Mittel-Alter Ronald Pohl
Wer die Sprache der einfachen Leute zu gebrauchen versteht, kann ruhig auch leise sprechen: Hans Peter Doskozil, amtierender Landeshauptmann des Burgenlands.
APA/ROBERT JAEGER

Es dauert nur noch wenige Tage, bis sich die Sozialdemokraten hinter ihrem neuen, erst noch zu ermittelnden Parteivorsitzenden versammeln werden. Und egal, wer von den beiden Kandidaten am Linzer Parteitag obsiegt: Er wird, in durchaus unterschiedlicher Betonung, die Sprache des Volkes sprechen – den rauen, vorwitzigen, gegen die Prahlsucht der Mächtigen gerichteten Dialekt. Der eine klingt mehr nach der fruchtbaren Erde Traiskirchens, der andere nach dem Wispern des Schilfs hinter Mörbisch.

Als ich ein pummeliger Babyboomer war, lebten Kleinbürger wie meine geliebten Eltern in einer Art Dauerangst, die ihnen den Genuss ihres täglichen Brots vergällte. Sie fürchteten, die proletarische Weltrevolution könne, von Kreiskys Reformen begünstigt, jeden Augenblick ausbrechen. Schon das kernige Idiom eines Meidlinger Rauchfangkehrers - echt nur mit starkem "L" - stürzte sie in Verlegenheit. Dabei besaß der schwarze Mann einen ehrfurchtgebietenden Besen, mit dem er grazil zu hantieren verstand.

Salz in der Suppe

Selbst der Samstagslärm, der vom Hütteldorfer Rapid-Stadion in Schwaden durchs Wiental herüberflog, bedrückte meine Erzeuger: so als ob sie Elias Canettis Masse und Macht eingehend studiert hätten. Gewerkschafter, deren Mitwirkung das Salz in jeder Regierungssuppe bildete, erregten allein durch ihre volksnahe Ausdrucksweise zuhause Misstrauen. Regelmäßige Besuche des Hanappi-Stadions schulten allmählich das Ohr, ich selbst versuchte mich immer erfolgreicher in der Handhabung des Dialekts. Schließlich begann ich selbst so zu sprechen, wie anderen, die deutlich unbefangener waren als ich, der Schnabel gewachsen schien.

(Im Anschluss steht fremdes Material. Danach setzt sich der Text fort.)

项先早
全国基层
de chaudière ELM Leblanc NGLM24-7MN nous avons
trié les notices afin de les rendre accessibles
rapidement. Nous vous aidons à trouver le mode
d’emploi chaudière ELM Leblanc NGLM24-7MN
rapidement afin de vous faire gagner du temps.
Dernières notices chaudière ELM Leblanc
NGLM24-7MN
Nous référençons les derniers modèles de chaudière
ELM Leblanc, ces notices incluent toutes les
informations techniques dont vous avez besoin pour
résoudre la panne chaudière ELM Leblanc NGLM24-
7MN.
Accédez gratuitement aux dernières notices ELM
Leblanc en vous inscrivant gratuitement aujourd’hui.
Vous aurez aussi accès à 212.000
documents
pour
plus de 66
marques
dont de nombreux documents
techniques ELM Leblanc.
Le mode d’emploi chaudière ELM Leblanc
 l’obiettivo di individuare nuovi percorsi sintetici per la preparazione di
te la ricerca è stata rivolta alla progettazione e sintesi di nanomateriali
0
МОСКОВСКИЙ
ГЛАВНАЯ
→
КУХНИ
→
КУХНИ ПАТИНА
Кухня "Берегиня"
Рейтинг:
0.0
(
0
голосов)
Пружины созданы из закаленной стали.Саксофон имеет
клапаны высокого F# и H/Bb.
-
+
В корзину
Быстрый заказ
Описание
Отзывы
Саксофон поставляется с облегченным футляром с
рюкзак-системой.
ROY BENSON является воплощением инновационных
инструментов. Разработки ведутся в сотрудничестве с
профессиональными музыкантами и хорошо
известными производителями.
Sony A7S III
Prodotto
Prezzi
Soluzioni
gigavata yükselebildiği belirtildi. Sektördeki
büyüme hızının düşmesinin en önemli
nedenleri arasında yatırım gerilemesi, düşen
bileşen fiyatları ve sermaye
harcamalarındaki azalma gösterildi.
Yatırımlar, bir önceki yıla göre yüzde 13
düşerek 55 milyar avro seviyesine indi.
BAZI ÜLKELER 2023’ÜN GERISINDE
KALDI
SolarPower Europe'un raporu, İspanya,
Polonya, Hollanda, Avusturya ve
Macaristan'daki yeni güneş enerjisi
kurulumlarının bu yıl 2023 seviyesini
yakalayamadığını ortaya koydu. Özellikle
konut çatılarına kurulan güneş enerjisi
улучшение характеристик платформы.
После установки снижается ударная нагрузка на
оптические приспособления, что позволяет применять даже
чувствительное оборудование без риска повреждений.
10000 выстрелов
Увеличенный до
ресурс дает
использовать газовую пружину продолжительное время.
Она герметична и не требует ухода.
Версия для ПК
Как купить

Auf der Uni, am Germanistikinstitut, folgte die Erleichterung. Dialekt („restringierter Code“) konnte wirklichkeitsnah sein, gefühlvoll, ausdrucksstark. Nur die Revolutionären Marxisten agitierten wie weiland der große Vorsitzende Mao, indem sie Papier sprachen. Dieses raschelte heftig, aber niemals so verzaubernd wie das Mörbischer Schilf. (Ronald Pohl, 31.5.2023)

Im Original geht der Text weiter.